From the state where the main body B and the housing G are assembled, the operator pulls up the input shaft 1 along the axial direction of the torsion bar TB. At this time, the snap ring 32 fixed to the input shaft 1 contacts the bearing 35, and the amount of pulling up of the input shaft 1 is limited. In this state, the operator makes a through hole in the input shaft 1 and the torsion bar TB, and fixes the input shaft 1 to the torsion bar TB with the pin 30 (FIG. 3 (c)).

In the assembling process described above, the relative positional relationship between the snap ring 32, the annular member 15 and the input side tooth portion 11 on the input shaft 1 is determined by the output ring when the snap ring 32 contacts the bearing 35. 15a, 15b, 15c and the coil rings 72a, 72b, 72c are correctly opposed to each other, and a gap of α is generated between the bottom surface of the input side tooth portion 11 and the mounting surface of the output side tooth portion 21. Therefore, if the input shaft 1 is fixed at the position where the snap ring 32 abuts on the bearing 35 as described above, the assembly is completed, and the stopper detection unit 71 and the torque detection unit 72 provide correct detection values of the characteristics. Obtainable.

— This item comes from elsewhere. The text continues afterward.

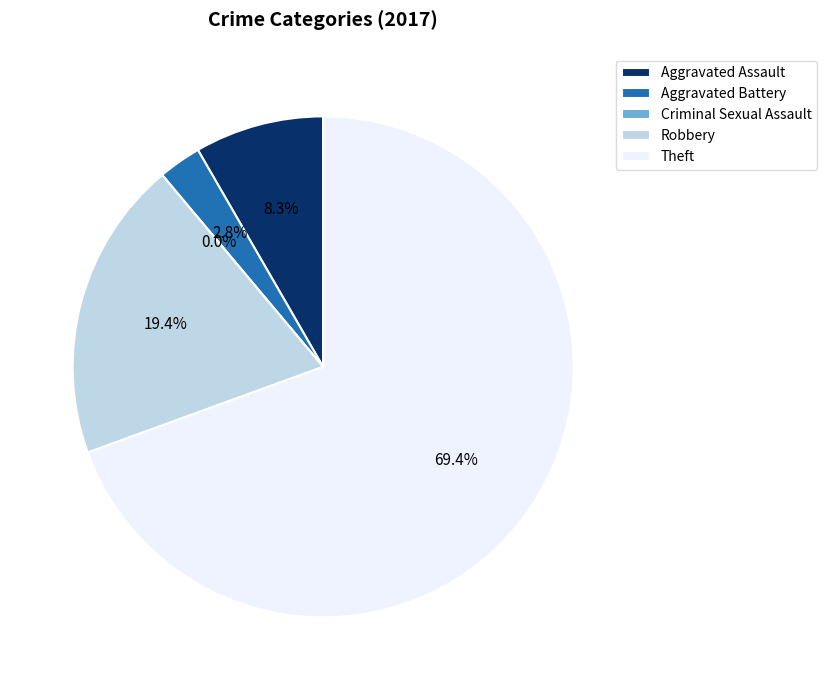

To the nearest percent, what is the average slice percentage?

20%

Although the snap ring 32 is used as the positioning member for the input shaft 1 in the above-described embodiment, the input shaft 1 may be provided with a positioning projection or the like.

[0019]

[Effect of device]

 As described above, in the torque sensor of the present invention, the input shaft is moved to the first bearing side along the axial direction of the torsion bar, and the input shaft is twisted at the position where the positioning member is in contact with the first bearing. The first ring-shaped member is positioned at the correct position facing the second ring-shaped member only by fixing it to the bar. Therefore, it is possible to provide a torque sensor that is easy to assemble and has few assembly errors. Therefore, the production efficiency can be improved.

[Brief description of drawings]

FIG. 1 is an overall view of a torque sensor of this embodiment.

FIG. 2 is a diagram showing an input side tooth portion 11 and an output side tooth portion 21 of the present embodiment.

FIG. 3 is a diagram for explaining the operation of the present embodiment.

FIG. 4 is a diagram for explaining a conventional technique.

[Explanation of symbols]

 1 Input Shaft 2 Output Shaft 15 Annular Member 72 Torque Detection Part B Main Body G Housing TB Torsion Bar

Claims (1)

[Scope of utility model registration request] 1. A hollow input shaft rotatably supported by a housing through a first bearing, an output shaft rotatably supported by a main body through a second bearing, and inside the input shaft. A torsion bar that is inserted and connects the input shaft and the output shaft with a coaxial line, a first ring-shaped member provided in the circumferential direction of the input shaft, and a tooth portion of the first ring-shaped member. A second ring-shaped member facing each other and provided on the inner wall of the housing, wherein the relative displacement between the input shaft and the output shaft is determined between the first ring-shaped member and the second ring-shaped member. In a torque sensor that detects torque by capturing it as a relative displacement, when the first ring-shaped member and the second ring-shaped member are positioned at positions facing each other, the first ring-shaped member of the first bearing is positioned. Abut on the ring-shaped member side of No. 2 A torque sensor having a positioning member attached to the input shaft.